Na primeira missa, apareceu uma índia nua. Os portugueses se precipitaram para cobrir "sua vergonha".
Séculos depois, os índios conseguem despir um ministro. É uma revanche histórica.
Ninguém viu nada disso porque todos se concentravam na nudez do ministro.
Lentes de 300, 500 milímetros espreitavam as águas do rio. Se o ministro ficasse de pé, seria eletronicamente executado.
O peru, encolhido pelas águas, iria para as mesas dos editores, como a cabeça do leão, empalhada nas mansões dos caçadores.
Modernas câmeras, computadores que enviam fotos por telefone, toda a tecnologia moderna se concentra entre as pernas do ministro. Os índios devem achar uma loucura.
Mas não os cientistas sociais. Richard Sennet ("The Conscience of the Eye", Norton) analisa os espaços específicos da autoridade na cidade moderna e conclui que eram precisos no passado, mas agora tendem ao vazio.
Antes disso, Sennet analisa a palavra autoridade, que vem do latim auctoritas, o guardião que protege aqueles que podem se proteger ou orienta aqueles que estão indecisos.
Pintados ou fotografados no interior de suas casas, como foi o caso da rainha Vitória ou de Sarah Bernhardt, celebridades apareciam como "de fato eram".

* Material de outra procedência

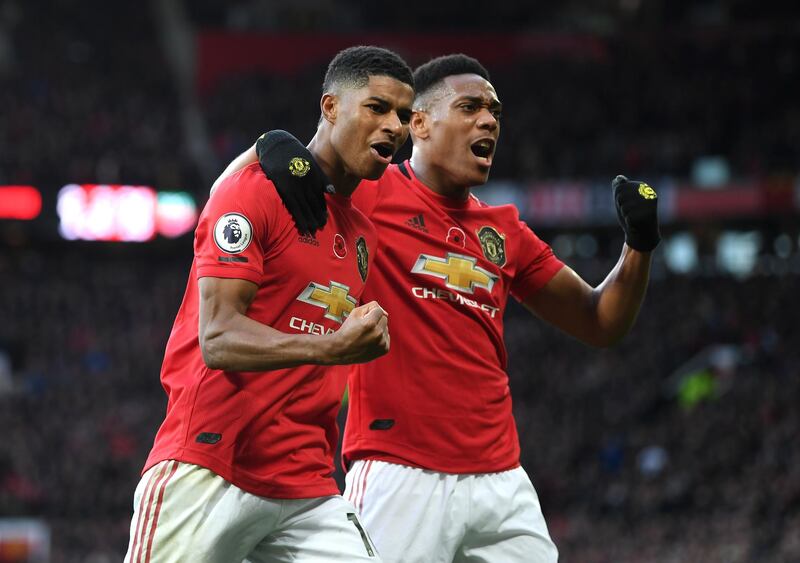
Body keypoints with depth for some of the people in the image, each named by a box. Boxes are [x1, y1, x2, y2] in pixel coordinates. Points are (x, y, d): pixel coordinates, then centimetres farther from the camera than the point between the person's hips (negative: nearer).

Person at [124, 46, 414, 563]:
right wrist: (330, 349, -30)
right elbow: (218, 338, -19)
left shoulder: (363, 233, 17)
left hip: (306, 489, 7)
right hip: (207, 474, -7)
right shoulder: (256, 190, -6)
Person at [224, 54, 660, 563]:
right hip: (398, 476, -5)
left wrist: (639, 244, 7)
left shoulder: (503, 231, 17)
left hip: (499, 479, 5)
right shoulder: (370, 195, 1)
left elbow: (599, 323, 22)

Até hoje, essa tendência se afirma nas revistas populares que entram dentro da residência para mostrar a "verdadeira vida" de um casal.
O ministro seria colhido em pleno Xingu, a milhares de quilômetros de sua casa. Sua verdade, documentada não mais no interior, mas no meio do mato.
Seria o triunfo da vontade de ver contra a privacidade. Vitória total das câmeras. Fim do santuário.
Fotógrafos bolchequives festejando a conquista de seu Palácio de Inverno: o peru molhado do ministro.